_WHAT YOU NEED TO DO:_ Copy out every line of text from the entries below character for character, omitting the pictures.

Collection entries
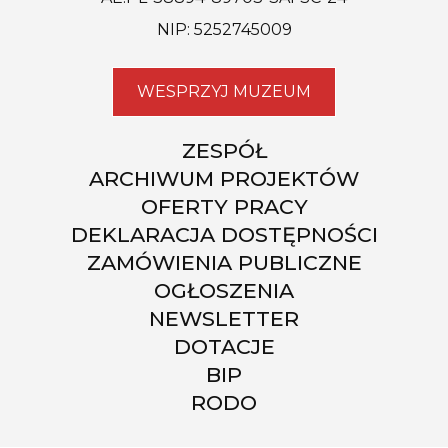
NIP: 5252745009
WESPRZYJ MUZEUM
ZESPÓŁ
ARCHIWUM PROJEKTÓW
OFERTY PRACY
DEKLARACJA DOSTĘPNOŚCI
ZAMÓWIENIA PUBLICZNE
OGŁOSZENIA
NEWSLETTER
DOTACJE
BIP
RODO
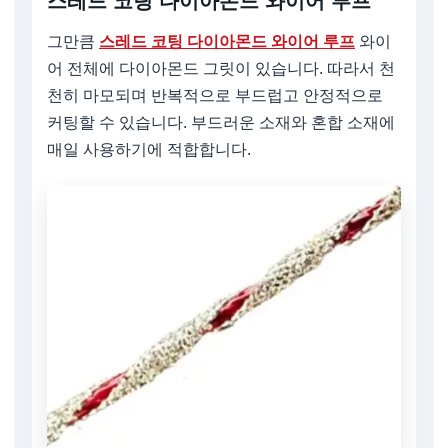
스레드 코팅 다이아몬드 와이어 루프
그만큼
스레드 코팅 다이아몬드 와이어 루프
와이
어 전체에 다이아몬드 그릿이 있습니다. 따라서 천
천히 마모되며 반복적으로 부드럽고 안정적으로
커팅할 수 있습니다. 부드러운 소재와 혼합 소재에
매일 사용하기에 적합합니다.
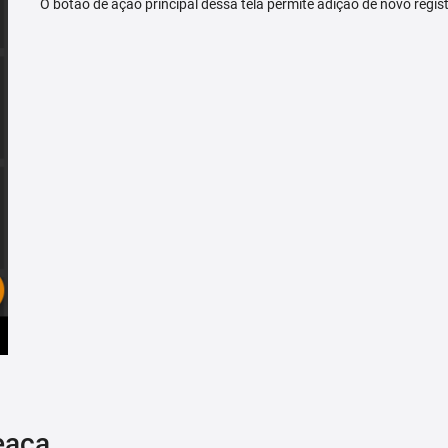
O botão de ação principal dessa tela permite adição de novo regis
eaça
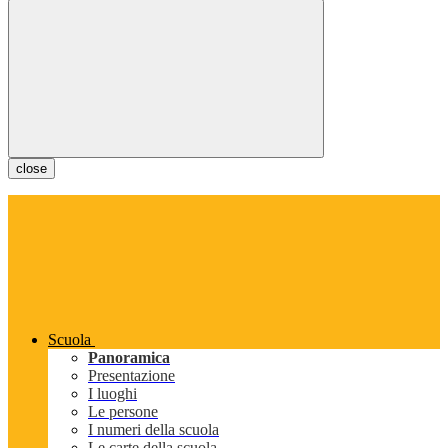
close
Scuola
Panoramica
Presentazione
I luoghi
Le persone
I numeri della scuola
Le carte della scuola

_SOLUTION FOR THIS EXERCISE:_
NIP: 5252745009
WESPRZYJ MUZEUM
ZESPÓŁ
ARCHIWUM PROJEKTÓW
OFERTY PRACY
DEKLARACJA DOSTĘPNOŚCI
ZAMÓWIENIA PUBLICZNE
OGŁOSZENIA
NEWSLETTER
DOTACJE
BIP
RODO
스레드 코팅 다이아몬드 와이어 루프
그만큼
스레드 코팅 다이아몬드 와이어 루프
와이
어 전체에 다이아몬드 그릿이 있습니다. 따라서 천
천히 마모되며 반복적으로 부드럽고 안정적으로
커팅할 수 있습니다. 부드러운 소재와 혼합 소재에
매일 사용하기에 적합합니다.
O botão de ação principal dessa tela permite adição de novo regis
eaça
close
Scuola
Panoramica
Presentazione
I luoghi
Le persone
I numeri della scuola
Le carte della scuola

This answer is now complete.